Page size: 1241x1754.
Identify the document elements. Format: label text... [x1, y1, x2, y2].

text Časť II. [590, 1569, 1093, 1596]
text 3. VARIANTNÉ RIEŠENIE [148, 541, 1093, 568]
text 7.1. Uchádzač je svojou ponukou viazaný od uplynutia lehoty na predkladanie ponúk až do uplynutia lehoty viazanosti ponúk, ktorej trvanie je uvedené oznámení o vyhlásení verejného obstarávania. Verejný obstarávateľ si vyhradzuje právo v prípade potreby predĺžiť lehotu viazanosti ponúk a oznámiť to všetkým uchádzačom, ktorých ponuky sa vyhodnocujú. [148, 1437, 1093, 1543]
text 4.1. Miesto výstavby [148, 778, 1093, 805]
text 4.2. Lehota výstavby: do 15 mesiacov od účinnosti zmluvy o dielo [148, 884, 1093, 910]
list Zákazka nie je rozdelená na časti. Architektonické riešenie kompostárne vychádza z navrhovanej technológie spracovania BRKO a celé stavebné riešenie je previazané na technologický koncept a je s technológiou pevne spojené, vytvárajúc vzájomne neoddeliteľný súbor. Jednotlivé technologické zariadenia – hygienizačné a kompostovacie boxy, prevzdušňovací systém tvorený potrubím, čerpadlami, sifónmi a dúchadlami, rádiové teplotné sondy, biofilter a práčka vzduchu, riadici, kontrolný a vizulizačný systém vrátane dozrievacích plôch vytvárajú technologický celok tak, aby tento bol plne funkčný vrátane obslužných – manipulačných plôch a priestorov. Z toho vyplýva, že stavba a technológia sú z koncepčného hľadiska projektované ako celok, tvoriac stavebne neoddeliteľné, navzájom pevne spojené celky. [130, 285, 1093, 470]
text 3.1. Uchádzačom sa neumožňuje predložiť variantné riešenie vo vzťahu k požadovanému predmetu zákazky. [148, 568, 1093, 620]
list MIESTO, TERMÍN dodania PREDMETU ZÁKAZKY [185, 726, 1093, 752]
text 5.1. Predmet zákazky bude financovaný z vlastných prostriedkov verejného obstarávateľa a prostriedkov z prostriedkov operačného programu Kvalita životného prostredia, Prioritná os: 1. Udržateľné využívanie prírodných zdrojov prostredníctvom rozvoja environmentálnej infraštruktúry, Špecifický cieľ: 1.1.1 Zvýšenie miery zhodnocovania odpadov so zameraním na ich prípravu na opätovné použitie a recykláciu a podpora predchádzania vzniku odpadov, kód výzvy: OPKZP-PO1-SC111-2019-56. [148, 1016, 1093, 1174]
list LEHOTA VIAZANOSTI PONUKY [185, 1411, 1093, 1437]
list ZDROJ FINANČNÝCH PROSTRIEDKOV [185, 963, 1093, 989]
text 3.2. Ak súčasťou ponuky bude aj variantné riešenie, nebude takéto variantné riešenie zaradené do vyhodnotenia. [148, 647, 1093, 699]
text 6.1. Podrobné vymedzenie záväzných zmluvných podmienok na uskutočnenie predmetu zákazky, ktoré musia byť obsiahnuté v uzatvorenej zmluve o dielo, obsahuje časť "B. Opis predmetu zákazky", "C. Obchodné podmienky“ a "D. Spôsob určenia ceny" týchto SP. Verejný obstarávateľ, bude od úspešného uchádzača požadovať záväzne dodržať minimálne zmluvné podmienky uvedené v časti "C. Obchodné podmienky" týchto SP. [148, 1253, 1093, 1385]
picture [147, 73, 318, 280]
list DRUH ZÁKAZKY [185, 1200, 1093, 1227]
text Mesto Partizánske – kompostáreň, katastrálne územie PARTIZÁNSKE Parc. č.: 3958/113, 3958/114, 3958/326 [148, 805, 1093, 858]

* **The problem**
Every line in the entries above that has the word "výstavby" should be identified and copied.

* **Result of this exercise**
text 4.1. Miesto výstavby [148, 778, 1093, 805]
text 4.2. Lehota výstavby: do 15 mesiacov od účinnosti zmluvy o dielo [148, 884, 1093, 910]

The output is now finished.